Baahubali and beyond, the rise and rise of regional cinema in India
While Hollywood is a favoured genre in tier two and three cities, audiences in metros have shown an increased preference for regional cinema.Updated: Feb 26, 2019 17:50 IST
With Sairat, Ventilator and Baahubali, we have seen a new trend in how people watch cinema in India over the past few years – regional cinema is breaking the barriers of language to score big in Hindi-speaking regions. Here’s an interesting fact for you: while Hollywood is the favoured genre in tier two and three cities, audiences in metros prefer regional cinema.
“Hollywood and Bollywood have a percentage share of 38% and 47% respectively while 15% films we have screened under our new initiative are regional languages. Regional population staying in metro cities tend to pick movies of their native language while tier 2 city audiences tends to pick Hollywood movies which never released in their cities.If one wants to watch a particular movie at a theatre and the said movie is no longer running at any theatre, PVR VKAAO app and website lets one create a movie screening at a theatre of one’s choice, and at preferred time and date. This screening will then be made available on the platform(s) for other users to join. If enough people pay up for the screening, one gets to watch it on big screen,” Kamal Gianchandani, CEO PVR Pictures, told Hindustan Times.
“The demand for both regional and other screenings have been compelling across markets. Typically about 20% of the screenings in metros are for regional cinema while they form about 12% in non-metro cities”, Marzdi Kalianiwala of BookMyShow said.

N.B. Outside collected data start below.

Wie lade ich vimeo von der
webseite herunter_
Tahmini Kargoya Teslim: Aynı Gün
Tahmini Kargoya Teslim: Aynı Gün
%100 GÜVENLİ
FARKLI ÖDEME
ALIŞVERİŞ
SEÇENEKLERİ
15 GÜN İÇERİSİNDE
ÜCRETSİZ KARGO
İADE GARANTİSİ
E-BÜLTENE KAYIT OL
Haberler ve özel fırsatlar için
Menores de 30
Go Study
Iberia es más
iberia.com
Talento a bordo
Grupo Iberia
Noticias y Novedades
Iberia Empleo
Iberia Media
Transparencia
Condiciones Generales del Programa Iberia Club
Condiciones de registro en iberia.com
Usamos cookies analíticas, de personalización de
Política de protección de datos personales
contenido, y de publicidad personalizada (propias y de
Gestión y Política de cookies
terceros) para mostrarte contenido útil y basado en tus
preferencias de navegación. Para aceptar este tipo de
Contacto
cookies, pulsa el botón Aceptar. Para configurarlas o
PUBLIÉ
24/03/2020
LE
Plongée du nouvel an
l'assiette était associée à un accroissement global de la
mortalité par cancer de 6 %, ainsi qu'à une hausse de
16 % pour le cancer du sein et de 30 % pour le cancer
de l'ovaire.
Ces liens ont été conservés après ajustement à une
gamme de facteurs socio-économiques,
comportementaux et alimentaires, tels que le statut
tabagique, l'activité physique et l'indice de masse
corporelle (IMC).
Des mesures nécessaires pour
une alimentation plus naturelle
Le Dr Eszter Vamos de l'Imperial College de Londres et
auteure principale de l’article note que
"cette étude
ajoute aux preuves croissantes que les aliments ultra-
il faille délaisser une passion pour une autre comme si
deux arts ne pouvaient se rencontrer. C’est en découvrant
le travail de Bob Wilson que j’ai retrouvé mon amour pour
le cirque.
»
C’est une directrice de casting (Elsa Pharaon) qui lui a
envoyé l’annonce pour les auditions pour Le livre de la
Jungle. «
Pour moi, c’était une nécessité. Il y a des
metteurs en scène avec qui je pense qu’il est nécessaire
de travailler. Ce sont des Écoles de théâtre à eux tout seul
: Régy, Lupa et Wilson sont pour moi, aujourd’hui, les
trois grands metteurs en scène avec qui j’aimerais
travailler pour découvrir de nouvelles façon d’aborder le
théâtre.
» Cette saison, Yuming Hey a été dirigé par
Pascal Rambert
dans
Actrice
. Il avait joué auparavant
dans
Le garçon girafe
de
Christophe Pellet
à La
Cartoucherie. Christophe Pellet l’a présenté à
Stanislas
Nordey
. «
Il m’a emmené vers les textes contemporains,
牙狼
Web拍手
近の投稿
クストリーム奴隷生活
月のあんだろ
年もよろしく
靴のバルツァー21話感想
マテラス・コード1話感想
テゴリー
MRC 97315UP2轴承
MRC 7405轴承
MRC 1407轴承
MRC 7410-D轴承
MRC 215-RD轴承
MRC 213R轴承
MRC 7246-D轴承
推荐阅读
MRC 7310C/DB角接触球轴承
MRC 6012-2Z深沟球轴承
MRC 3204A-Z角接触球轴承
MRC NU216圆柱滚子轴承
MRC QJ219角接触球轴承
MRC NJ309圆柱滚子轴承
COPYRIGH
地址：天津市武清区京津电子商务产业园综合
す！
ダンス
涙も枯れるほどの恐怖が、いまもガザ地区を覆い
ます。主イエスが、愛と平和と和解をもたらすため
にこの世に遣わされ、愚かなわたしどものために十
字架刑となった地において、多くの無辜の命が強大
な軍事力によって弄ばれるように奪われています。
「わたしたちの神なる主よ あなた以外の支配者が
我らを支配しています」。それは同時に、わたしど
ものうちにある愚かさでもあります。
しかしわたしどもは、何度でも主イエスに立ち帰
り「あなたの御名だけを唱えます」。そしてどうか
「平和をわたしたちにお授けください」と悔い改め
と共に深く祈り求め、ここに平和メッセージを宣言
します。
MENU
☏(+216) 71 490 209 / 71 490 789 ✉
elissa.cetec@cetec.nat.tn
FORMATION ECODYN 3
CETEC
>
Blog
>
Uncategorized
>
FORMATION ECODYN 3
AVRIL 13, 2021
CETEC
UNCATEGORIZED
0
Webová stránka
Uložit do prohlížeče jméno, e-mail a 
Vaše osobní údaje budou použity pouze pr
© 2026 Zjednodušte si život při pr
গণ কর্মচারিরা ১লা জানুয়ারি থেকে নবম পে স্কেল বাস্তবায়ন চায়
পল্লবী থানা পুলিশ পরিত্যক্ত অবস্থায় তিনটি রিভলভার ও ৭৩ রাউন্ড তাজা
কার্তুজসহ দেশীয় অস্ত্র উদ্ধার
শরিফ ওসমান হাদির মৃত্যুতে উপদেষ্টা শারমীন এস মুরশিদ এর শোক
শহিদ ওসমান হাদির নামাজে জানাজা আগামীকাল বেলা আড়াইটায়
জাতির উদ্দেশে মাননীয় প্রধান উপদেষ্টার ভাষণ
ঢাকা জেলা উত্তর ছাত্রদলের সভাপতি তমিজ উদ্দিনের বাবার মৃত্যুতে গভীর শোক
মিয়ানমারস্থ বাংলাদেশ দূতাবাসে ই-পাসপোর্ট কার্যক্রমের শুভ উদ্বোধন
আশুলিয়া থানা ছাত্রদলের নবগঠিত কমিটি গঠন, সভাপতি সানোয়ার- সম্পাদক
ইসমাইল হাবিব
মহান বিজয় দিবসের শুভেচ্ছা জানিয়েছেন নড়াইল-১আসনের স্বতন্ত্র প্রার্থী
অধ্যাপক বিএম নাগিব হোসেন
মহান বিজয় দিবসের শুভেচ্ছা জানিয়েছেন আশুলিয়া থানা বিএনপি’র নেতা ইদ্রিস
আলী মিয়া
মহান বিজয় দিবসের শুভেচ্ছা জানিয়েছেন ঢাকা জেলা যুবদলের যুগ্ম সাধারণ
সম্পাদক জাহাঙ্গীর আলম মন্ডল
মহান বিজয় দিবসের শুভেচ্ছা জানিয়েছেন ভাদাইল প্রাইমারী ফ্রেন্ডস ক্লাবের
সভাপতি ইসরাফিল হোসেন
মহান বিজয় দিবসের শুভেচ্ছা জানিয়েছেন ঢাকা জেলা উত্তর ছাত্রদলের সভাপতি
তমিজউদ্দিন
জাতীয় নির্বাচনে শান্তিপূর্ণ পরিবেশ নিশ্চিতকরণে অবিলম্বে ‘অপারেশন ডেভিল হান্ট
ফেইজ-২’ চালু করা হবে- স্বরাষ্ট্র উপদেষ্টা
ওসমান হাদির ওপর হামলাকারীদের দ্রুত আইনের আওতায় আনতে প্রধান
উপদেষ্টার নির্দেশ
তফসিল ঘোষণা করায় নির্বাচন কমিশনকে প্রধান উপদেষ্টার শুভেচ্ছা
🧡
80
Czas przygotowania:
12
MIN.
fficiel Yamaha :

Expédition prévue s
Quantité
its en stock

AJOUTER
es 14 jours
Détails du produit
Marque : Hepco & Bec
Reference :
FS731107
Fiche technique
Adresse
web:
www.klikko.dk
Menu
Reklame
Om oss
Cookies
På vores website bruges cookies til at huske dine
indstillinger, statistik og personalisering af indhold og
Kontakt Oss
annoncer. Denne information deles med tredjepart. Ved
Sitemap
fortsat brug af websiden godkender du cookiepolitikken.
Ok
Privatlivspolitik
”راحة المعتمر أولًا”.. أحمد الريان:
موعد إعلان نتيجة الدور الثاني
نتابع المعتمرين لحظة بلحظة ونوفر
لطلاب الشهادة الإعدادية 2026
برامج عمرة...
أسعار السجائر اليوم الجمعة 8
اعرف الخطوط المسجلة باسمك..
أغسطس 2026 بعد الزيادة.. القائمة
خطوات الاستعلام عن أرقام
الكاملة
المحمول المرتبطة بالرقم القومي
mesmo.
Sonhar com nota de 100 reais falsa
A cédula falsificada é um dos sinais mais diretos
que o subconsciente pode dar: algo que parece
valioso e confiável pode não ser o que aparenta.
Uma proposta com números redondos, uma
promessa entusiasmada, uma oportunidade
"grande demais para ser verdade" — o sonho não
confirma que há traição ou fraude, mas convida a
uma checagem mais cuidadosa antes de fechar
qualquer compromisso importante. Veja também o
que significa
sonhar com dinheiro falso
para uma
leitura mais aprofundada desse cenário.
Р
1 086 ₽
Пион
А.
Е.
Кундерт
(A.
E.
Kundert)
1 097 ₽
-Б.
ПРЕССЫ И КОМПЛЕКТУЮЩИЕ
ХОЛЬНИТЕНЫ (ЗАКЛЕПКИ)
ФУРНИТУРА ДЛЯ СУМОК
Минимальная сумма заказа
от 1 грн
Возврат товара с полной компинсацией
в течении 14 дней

Just last year saw several regional films – Ventilator, Shwas, Poshter Boyz and the likes travelling across the world in various film festivals. A Forbes report quoted Shreyas Talpade as saying, “The first is that there is greater awareness today as a result of which people have started flocking to the theatres. Earlier, people would make films, but there would be no marketing or publicity. The second is what has always worked for South and Hindi films—the youth connect. In the South, it was cool for a young couple to watch a South Indian film on a date. Till now, the Maharashtrian youth was not kicked about watching films made in their mother tongue. Now, with different types of films being made, they are embracing the quality stuff being offered to them. The third is the subject. With a new breed of filmmakers coming in, they are exploring newer ideas and providing something of substance.”